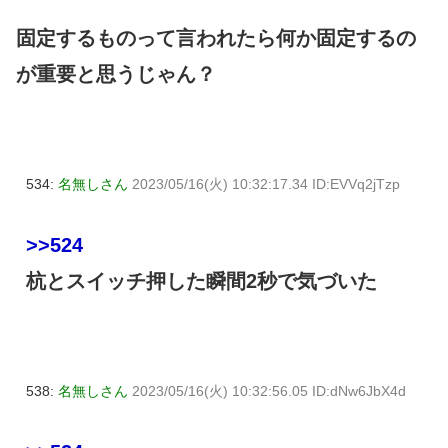
固定するものって言われたら何か固定するの
が重要と思うじゃん？
534:
名無しさん
2023/05/16(火) 10:32:17.34 ID:EVVq2jTzp
>>524
杭とスイッチ押した瞬間2秒で気づいた
538:
名無しさん
2023/05/16(火) 10:32:56.05 ID:dNw6JbX4d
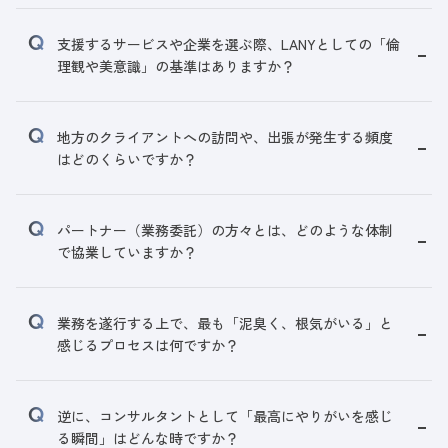
支援するサービスや企業を選ぶ際、LANYとしての「倫
理観や美意識」の基準はありますか？
地方のクライアントへの訪問や、出張が発生する頻度
はどのくらいですか？
パートナー（業務委託）の方々とは、どのような体制
で協業していますか？
業務を遂行する上で、最も「泥臭く、根気がいる」と
感じるプロセスは何ですか？
逆に、コンサルタントとして「最高にやりがいを感じ
る瞬間」はどんな時ですか？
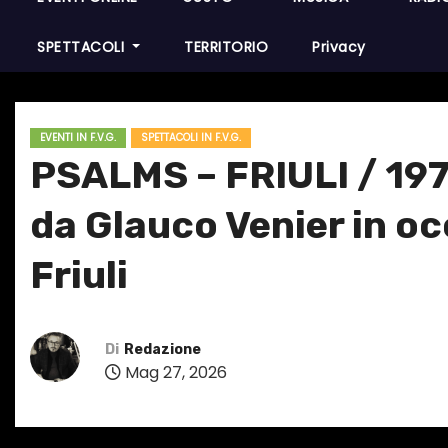
SPETTACOLI
TERRITORIO
Privacy
EVENTI IN F.V.G.
SPETTACOLI IN F.V.G.
PSALMS – FRIULI / 1976
da Glauco Venier in oc
Friuli
Di
Redazione
Mag 27, 2026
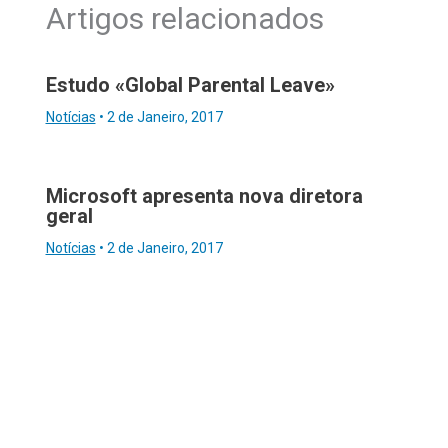
Artigos relacionados
Estudo «Global Parental Leave»
Notícias
•
2 de Janeiro, 2017
Microsoft apresenta nova diretora
geral
Notícias
•
2 de Janeiro, 2017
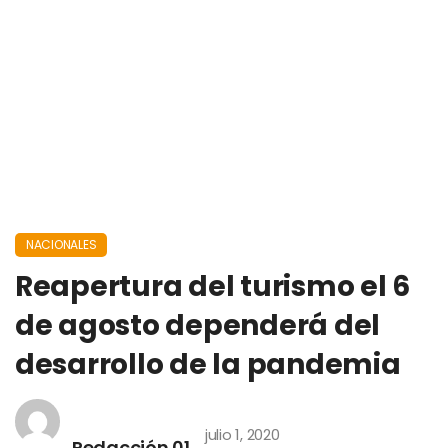
NACIONALES
Reapertura del turismo el 6
de agosto dependerá del
desarrollo de la pandemia
julio 1, 2020
Redacción 01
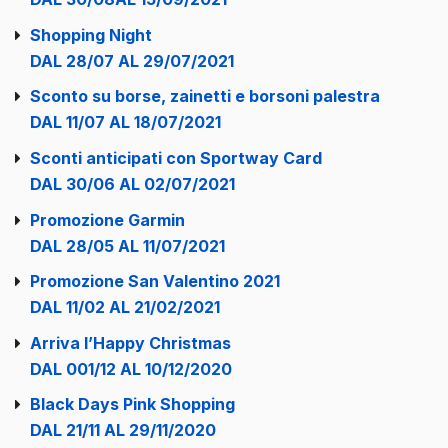
Shopping Night
DAL 28/07 AL 29/07/2021
Sconto su borse, zainetti e borsoni palestra
DAL 11/07 AL 18/07/2021
Sconti anticipati con Sportway Card
DAL 30/06 AL 02/07/2021
Promozione Garmin
DAL 28/05 AL 11/07/2021
Promozione San Valentino 2021
DAL 11/02 AL 21/02/2021
Arriva l’Happy Christmas
DAL 001/12 AL 10/12/2020
Black Days Pink Shopping
DAL 21/11 AL 29/11/2020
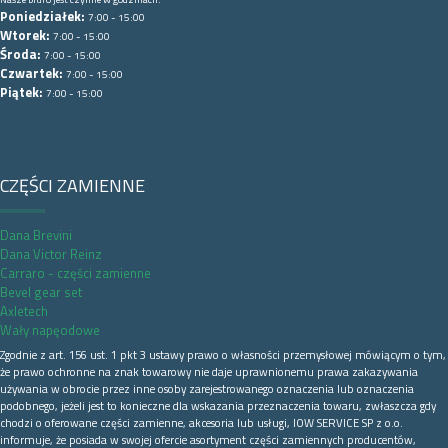
Poniedziałek:
7:00 - 15:00
Wtorek:
7:00 - 15:00
Środa:
7:00 - 15:00
Czwartek:
7:00 - 15:00
Piątek:
7:00 - 15:00
CZĘŚCI ZAMIENNE
Dana Brevini
Dana Victor Reinz
Carraro - części zamienne
Bevel gear set
Axletech
Wały napęodowe
Zgodnie z art. 156 ust. 1 pkt 3 ustawy prawo o własności przemysłowej mówiącym o tym,
że prawo ochronne na znak towarowy nie daje uprawnionemu prawa zakazywania
używania w obrocie przez inne osoby zarejestrowanego oznaczenia lub oznaczenia
podobnego, jeżeli jest to konieczne dla wskazania przeznaczenia towaru, zwłaszcza gdy
chodzi o oferowane części zamienne, akcesoria lub usługi, IOW SERVICE SP z o.o.
informuje, że posiada w swojej ofercie asortyment części zamiennych producentów,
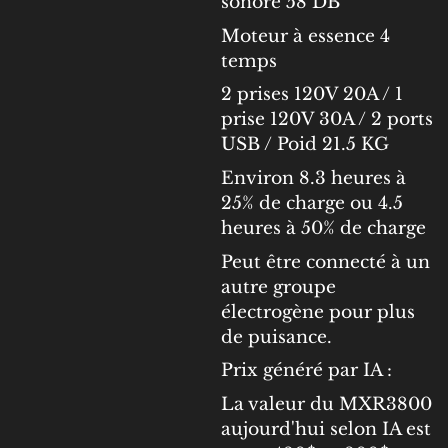
sonore 58 DB
Moteur à essence 4
temps
2 prises 120V 20A / 1
prise 120V 30A / 2 ports
USB / Poid 21.5 KG
Environ 8.3 heures à
25% de charge ou 4.5
heures à 50% de charge
Peut être connecté à un
autre groupe
électrogène pour plus
de puisance.
Prix généré par IA :
La valeur du MXR3800
aujourd'hui selon IA est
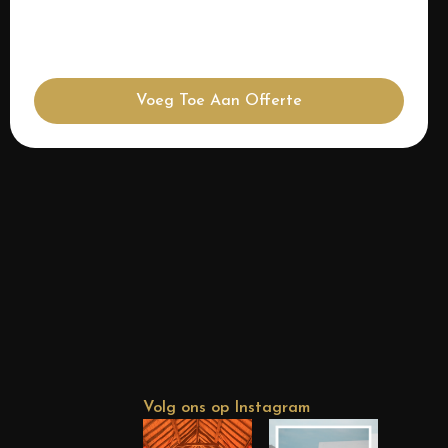
Voeg Toe Aan Offerte
Volg ons op Instagram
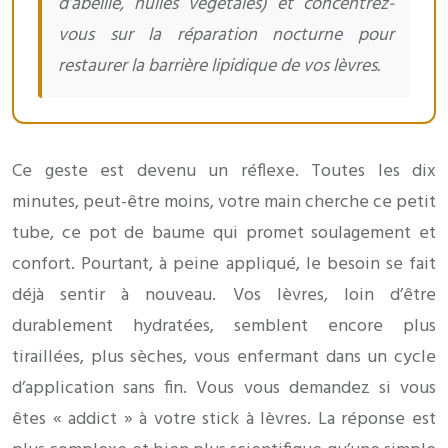
d’abeille, huiles végétales) et concentrez-
vous sur la réparation nocturne pour
restaurer la barrière lipidique de vos lèvres.
Ce geste est devenu un réflexe. Toutes les dix
minutes, peut-être moins, votre main cherche ce petit
tube, ce pot de baume qui promet soulagement et
confort. Pourtant, à peine appliqué, le besoin se fait
déjà sentir à nouveau. Vos lèvres, loin d’être
durablement hydratées, semblent encore plus
tiraillées, plus sèches, vous enfermant dans un cycle
d’application sans fin. Vous vous demandez si vous
êtes « addict » à votre stick à lèvres. La réponse est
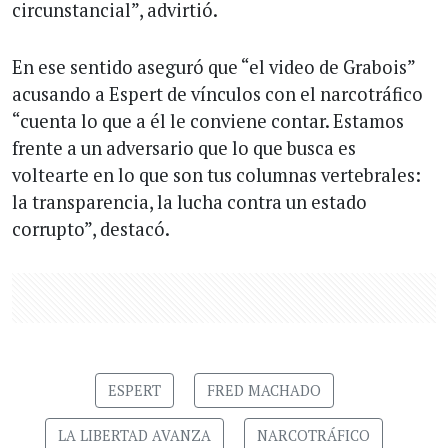
circunstancial”, advirtió.
En ese sentido aseguró que “el video de Grabois”
acusando a Espert de vínculos con el narcotráfico
“cuenta lo que a él le conviene contar. Estamos
frente a un adversario que lo que busca es
voltearte en lo que son tus columnas vertebrales:
la transparencia, la lucha contra un estado
corrupto”, destacó.
ESPERT
FRED MACHADO
LA LIBERTAD AVANZA
NARCOTRÁFICO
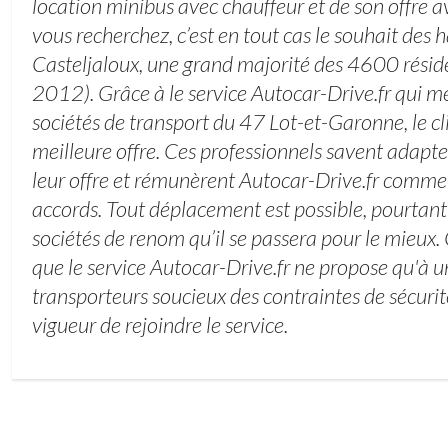
location minibus avec chauffeur et de son offre a
vous recherchez, c’est en tout cas le souhait des 
Casteljaloux, une grand majorité des 4600 résid
2012). Grâce à le service Autocar-Drive.fr qui m
sociétés de transport du 47 Lot-et-Garonne, le cli
meilleure offre. Ces professionnels savent adapter
leur offre et rémunèrent Autocar-Drive.fr comme 
accords. Tout déplacement est possible, pourtant 
sociétés de renom qu’il se passera pour le mieux. 
que le service Autocar-Drive.fr ne propose qu'à 
transporteurs soucieux des contraintes de sécurité
vigueur de rejoindre le service.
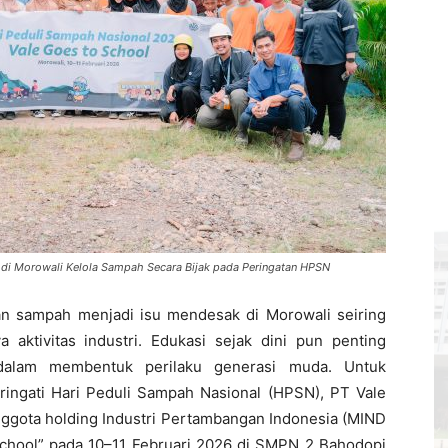
a di Morowali Kelola Sampah Secara Bijak pada Peringatan HPSN
an sampah menjadi isu mendesak di Morowali seiring
ktivitas industri. Edukasi sejak dini pun penting
dalam membentuk perilaku generasi muda. Untuk
ingati Hari Peduli Sampah Nasional (HPSN), PT Vale
nggota holding Industri Pertambangan Indonesia (MIND
chool” pada 10–11 Februari 2026 di SMPN 2 Bahodopi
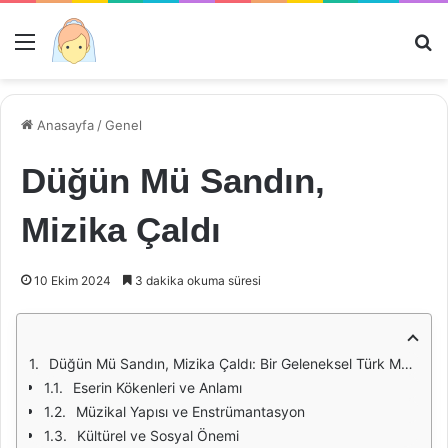
Menü
Ar
Anasayfa
/
Genel
Düğün Mü Sandın,
Mizika Çaldı
10 Ekim 2024
3 dakika okuma süresi
Düğün Mü Sandın, Mizika Çaldı: Bir Geleneksel Türk Müziği Eseri Üzerine Derin Bir Bakış
Eserin Kökenleri ve Anlamı
Müzikal Yapısı ve Enstrümantasyon
Kültürel ve Sosyal Önemi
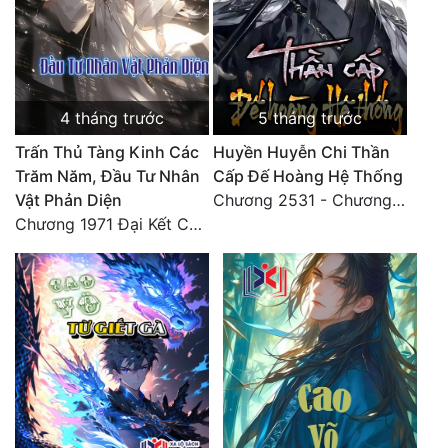
Đô Thị
Đông Phương
Đông Phương Huyền Huyễn
4 tháng trước
5 tháng trước
Đồng Nhân
Trấn Thủ Tàng Kinh Các
Huyền Huyễn Chi Thần
Trăm Năm, Đầu Tư Nhân
Cấp Đế Hoàng Hệ Thống
Vật Phản Diện
Chương 2531 - Chương cuối
Cẩu Đạo Trường Sinh
Chương 1971 Đại Kết Cục!
Ngự Thú
Truyện Nam
Truyện Nữ
Vô Địch Lưu
Xây Dựng Thế Lực
Đam Mỹ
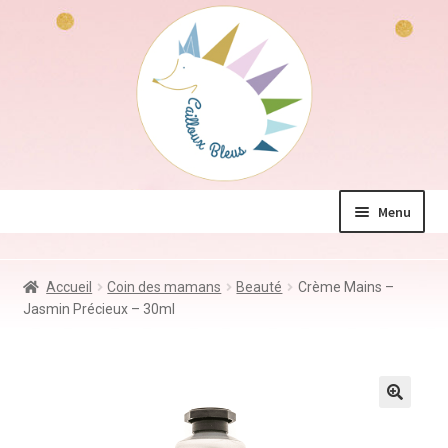
Aller
Aller
à
au
la
contenu
navigation
Menu
La boutique
Accueil
Coin des mamans
Beauté
Crème Mains –
Jeux & Jouets
Jasmin Précieux – 30ml
Déco & Accessoires
Coin des mamans
Kdo à – de 10€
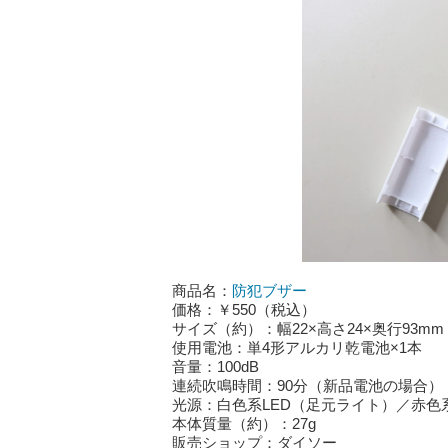
商品名：
防犯ブザー
価格：￥550（税込）
サイズ（約）：幅22×高さ24×奥行93mm
使用電池：単4形アルカリ乾電池×1本
音量：100dB
連続吹鳴時間：90分（新品電池の場合）
光源：白色系LED（足元ライト）／赤色
本体質量（約）：27g
販売ショップ：ダイソー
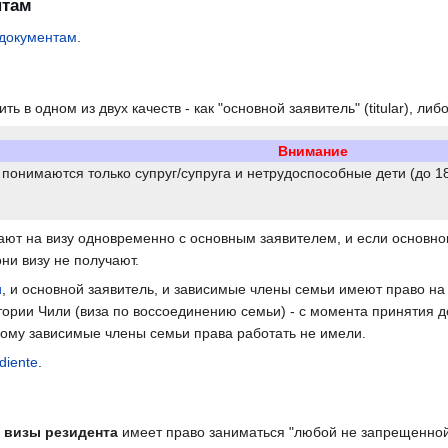
нтам
 документам
.
 в одном из двух качеств - как "основной заявитель" (titular), либ
Внимание
онимаются только супруг/супруга и нетрудоспособные дети (до 18 
ют на визу одновременно с основным заявителем, и если основном
они визу не получают.
и
, и основной заявитель, и зависимые члены семьи имеют право на
тории Чили (виза по воссоединению семьи) - с момента принятия д
рому зависимые члены семьи права работать не имели.
diente
.
 визы резидента
имеет право заниматься "любой не запрещенной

★ ★ ★ ★ ★ ★ ★

> _Task objective_
Which lines in the rows above contain the word "Promozione"? Pick out each one and copy it in full.

> _Response_
Promozione Garmin
Promozione San Valentino 2021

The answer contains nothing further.